[ACTIVITY] Change "ISCRIVITI ALLA NEWSLETTER" to "ISCRIVITI ORA" everywhere it appears in the records, and give back all their text with nothing else altered. Leave the pictures out.

[EXTRACTED ENTRIES]
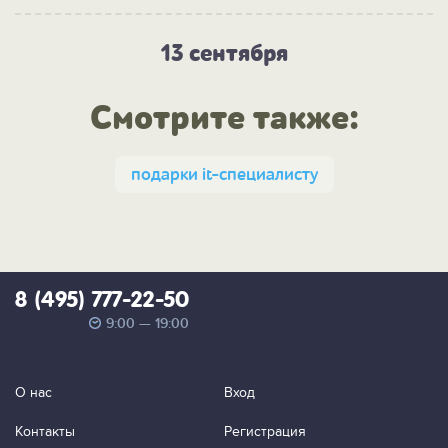
13 сентября
Смотрите также:
подарки it-специалисту
8 (495) 777-22-50
9:00 — 19:00
О нас
Вход
Контакты
Регистрация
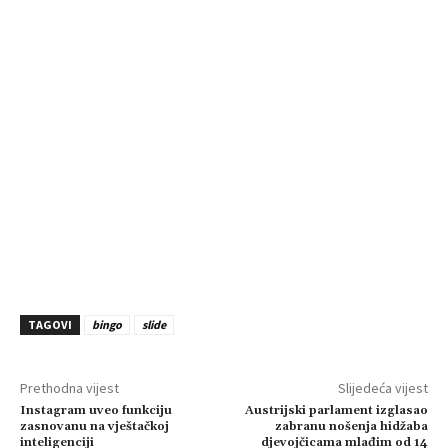
TAGOVI
bingo
slide
Prethodna vijest
Slijedeća vijest
Instagram uveo funkciju
Austrijski parlament izglasao
zasnovanu na vještačkoj
zabranu nošenja hidžaba
inteligenciji
djevojčicama mlađim od 14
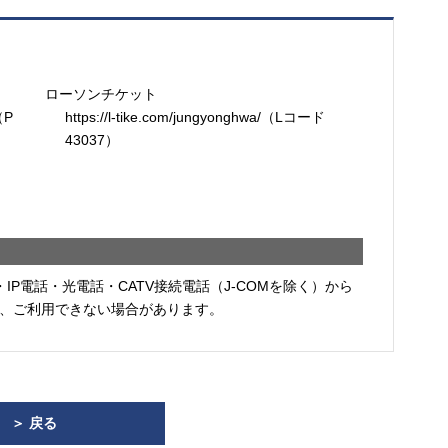
ローソンチケット
/（P
https://l-tike.com/jungyonghwa/（Lコード
43037）
・IP電話・光電話・CATV接続電話（J-COMを除く）から
、ご利用できない場合があります。
＞ 戻る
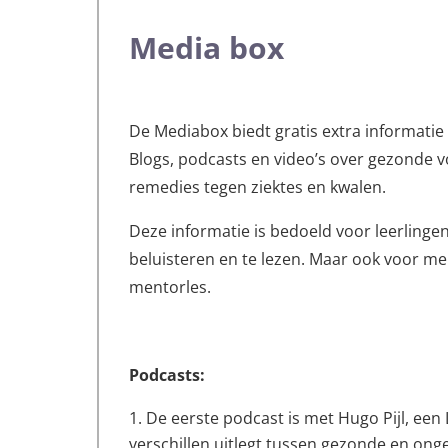
Media box
De Mediabox biedt gratis extra informatie 
Blogs, podcasts en video’s over gezonde voe
remedies tegen ziektes en kwalen.
Deze informatie is bedoeld voor leerlingen
beluisteren en te lezen. Maar ook voor me
mentorles.
Podcasts:
De eerste podcast is met Hugo Pijl, ee
verschillen uitlegt tussen gezonde en ong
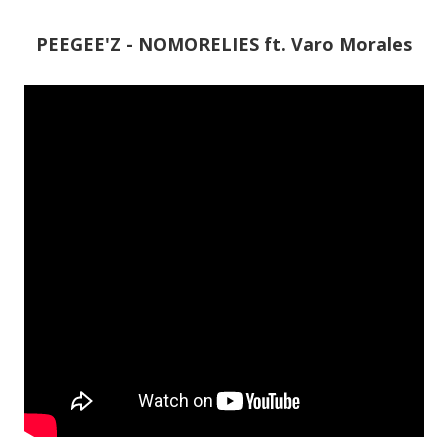
PEEGEE'Z - NOMORELIES ft. Varo Morales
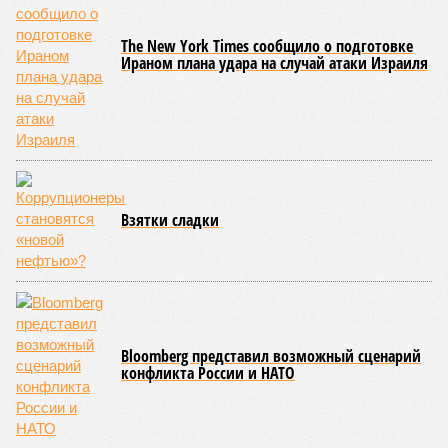
Пока в Ярославском районе СВАО дольщики «Сказочного леса»
уже получают ключи – в мае 2026 года были получены
заключение о соответствии проектной документации и
разрешение на ввод жилищного комплекса в эксплуатацию –
совсем недалеко, в паре станций метро южнее, на Люблинской
улице, картина, можно сказать, прямо противоположная.
Сюжет:
Недвижимость
ЖК «Светлый мир «Станция Л»: та же группа компаний-
банкрот Seven Suns Development, та же
анонсированная
схема достройки через Capital Group осенью 2024 года, но
за прошедшие два года результатов, по словам дольщиков,
практически не видно. По
информации
из профильных
порталов, первую очередь ЖК строители обещают сдать к
декабрю 2026 г., вторую – к марту 2028-го. Но никто при
этом из кураторов стройки не задается вопросом: как эти
сроки должны материализоваться? На строительной
площадке, по свидетельствам дольщиков, регулярно
бывающих у забора, какая-либо техника отсутствует. Ни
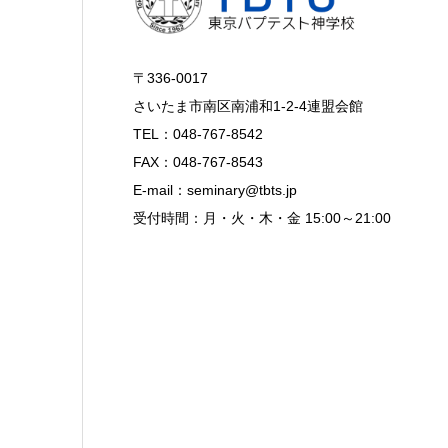
〒336-0017
さいたま市南区南浦和1-2-4連盟会館
TEL：048-767-8542
FAX：048-767-8543
E-mail：seminary@tbts.jp
受付時間：月・火・木・金 15:00～21:00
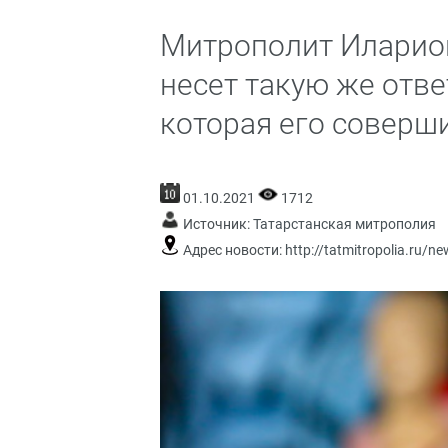
Митрополит Иларион
несет такую же отве
которая его соверш
01.10.2021
1712
Источник:
Татарстанская митрополия
Адрес новости:
http://tatmitropolia.ru/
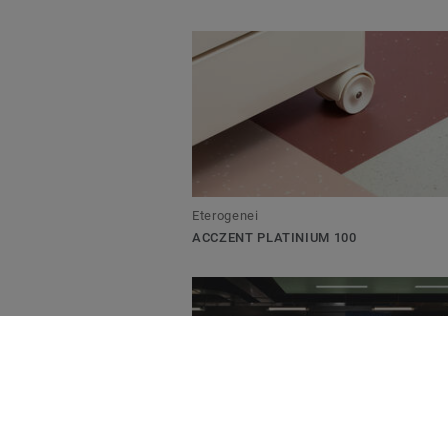
Eterogenei
ACCZENT PLATINIUM 100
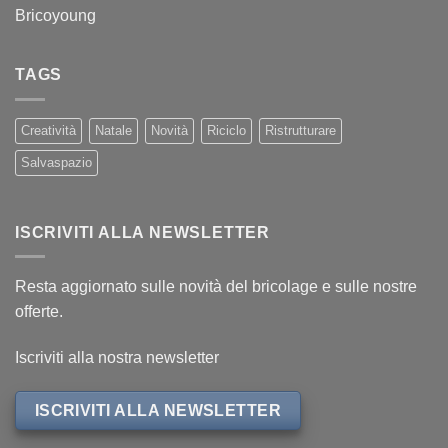
Bricoyoung
TAGS
Creatività
Natale
Novità
Riciclo
Ristrutturare
Salvaspazio
ISCRIVITI ALLA NEWSLETTER
Resta aggiornato sulle novità del bricolage e sulle nostre
offerte.
Iscriviti alla nostra newsletter
ISCRIVITI ALLA NEWSLETTER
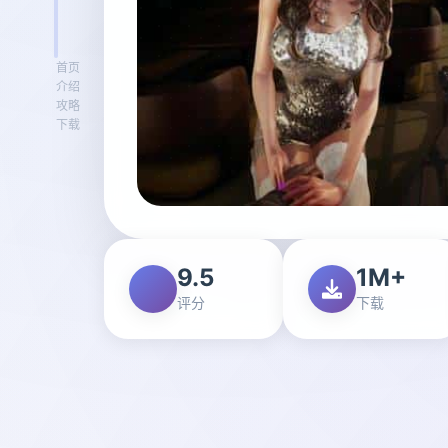
首页
介绍
攻略
下载
9.5
1M+
评分
下载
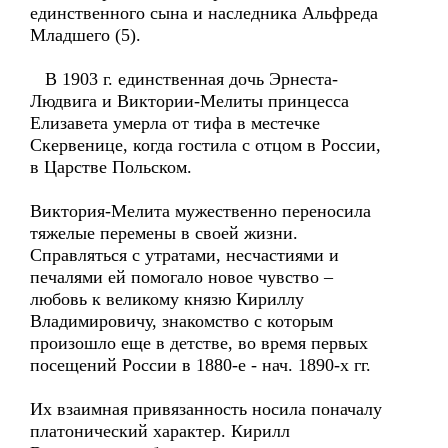
единственного сына и наследника Альфреда
Младшего (5).
В 1903 г. единственная дочь Эрнеста-
Людвига и Виктории-Мелиты принцесса
Елизавета умерла от тифа в местечке
Скервенице, когда гостила с отцом в России,
в Царстве Польском.
Виктория-Мелита мужественно переносила
тяжелые перемены в своей жизни.
Справляться с утратами, несчастиями и
печалями ей помогало новое чувство –
любовь к великому князю Кириллу
Владимировичу, знакомство с которым
произошло еще в детстве, во время первых
посещений России в 1880-е - нач. 1890-х гг.
Их взаимная привязанность носила поначалу
платонический характер. Кирилл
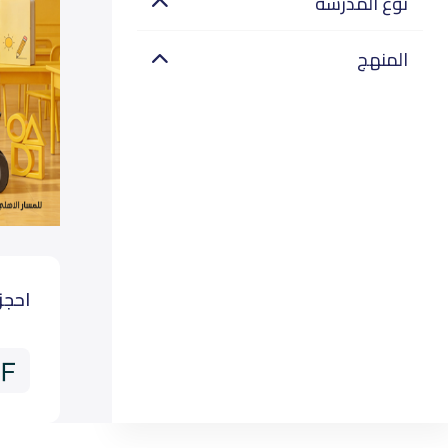
نوع المدرسة
المنهج
احجز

[RESULT FOR THIS TASK]
13 сентября
Смотрите также:
подарки it-специалисту
8 (495) 777-22-50
9:00 — 19:00
О нас
Вход
Контакты
Регистрация
TAGOVI
bingo
slide
Prethodna vijest
Slijedeća vijest
Instagram uveo funkciju
Austrijski parlament izglasao
zasnovanu na vještačkoj
zabranu nošenja hidžaba
inteligenciji
djevojčicama mlađim od 14
ローソンチケット
/（P
https://l-tike.com/jungyonghwa/（Lコード
43037）
・IP電話・光電話・CATV接続電話（J-COMを除く）から
、ご利用できない場合があります。
＞ 戻る
Media box
De Mediabox biedt gratis extra informatie 
Blogs, podcasts en video’s over gezonde voe
remedies tegen ziektes en kwalen.
Deze informatie is bedoeld voor leerlingen
beluisteren en te lezen. Maar ook voor me
mentorles.
Podcasts:
De eerste podcast is met Hugo Pijl, ee
verschillen uitlegt tussen gezonde en ong
PEEGEE'Z - NOMORELIES ft. Varo Morales
Пока в Ярославском районе СВАО дольщики «Сказочного леса»
уже получают ключи – в мае 2026 года были получены
заключение о соответствии проектной документации и
разрешение на ввод жилищного комплекса в эксплуатацию –
совсем недалеко, в паре станций метро южнее, на Люблинской
улице, картина, можно сказать, прямо противоположная.
Сюжет:
Недвижимость
ЖК «Светлый мир «Станция Л»: та же группа компаний-
банкрот Seven Suns Development, та же
анонсированная
схема достройки через Capital Group осенью 2024 года, но
за прошедшие два года результатов, по словам дольщиков,
практически не видно. По
информации
из профильных
порталов, первую очередь ЖК строители обещают сдать к
декабрю 2026 г., вторую – к марту 2028-го. Но никто при
этом из кураторов стройки не задается вопросом: как эти
сроки должны материализоваться? На строительной
площадке, по свидетельствам дольщиков, регулярно
бывающих у забора, какая-либо техника отсутствует. Ни
〒336-0017
さいたま市南区南浦和1-2-4連盟会館
TEL：048-767-8542
FAX：048-767-8543
E-mail：seminary@tbts.jp
受付時間：月・火・木・金 15:00～21:00
Митрополит Иларион
несет такую же отве
которая его соверш
01.10.2021
1712
Источник:
Татарстанская митрополия
Адрес новости:
http://tatmitropolia.ru/
Eterogenei
ACCZENT PLATINIUM 100
Bricoyoung
TAGS
Creatività
Natale
Novità
Riciclo
Ristrutturare
Salvaspazio
ISCRIVITI ORA
Resta aggiornato sulle novità del bricolage e sulle nostre
offerte.
Iscriviti alla nostra newsletter
ISCRIVITI ORA
首页
介绍
攻略
下载
9.5
1M+
评分
下载
единственного сына и наследника Альфреда
Младшего (5).
В 1903 г. единственная дочь Эрнеста-
Людвига и Виктории-Мелиты принцесса
Елизавета умерла от тифа в местечке
Скервенице, когда гостила с отцом в России,
в Царстве Польском.
Виктория-Мелита мужественно переносила
тяжелые перемены в своей жизни.
Справляться с утратами, несчастиями и
печалями ей помогало новое чувство –
любовь к великому князю Кириллу
Владимировичу, знакомство с которым
произошло еще в детстве, во время первых
посещений России в 1880-е - нач. 1890-х гг.
Их взаимная привязанность носила поначалу
платонический характер. Кирилл
نوع المدرسة
المنهج
احجز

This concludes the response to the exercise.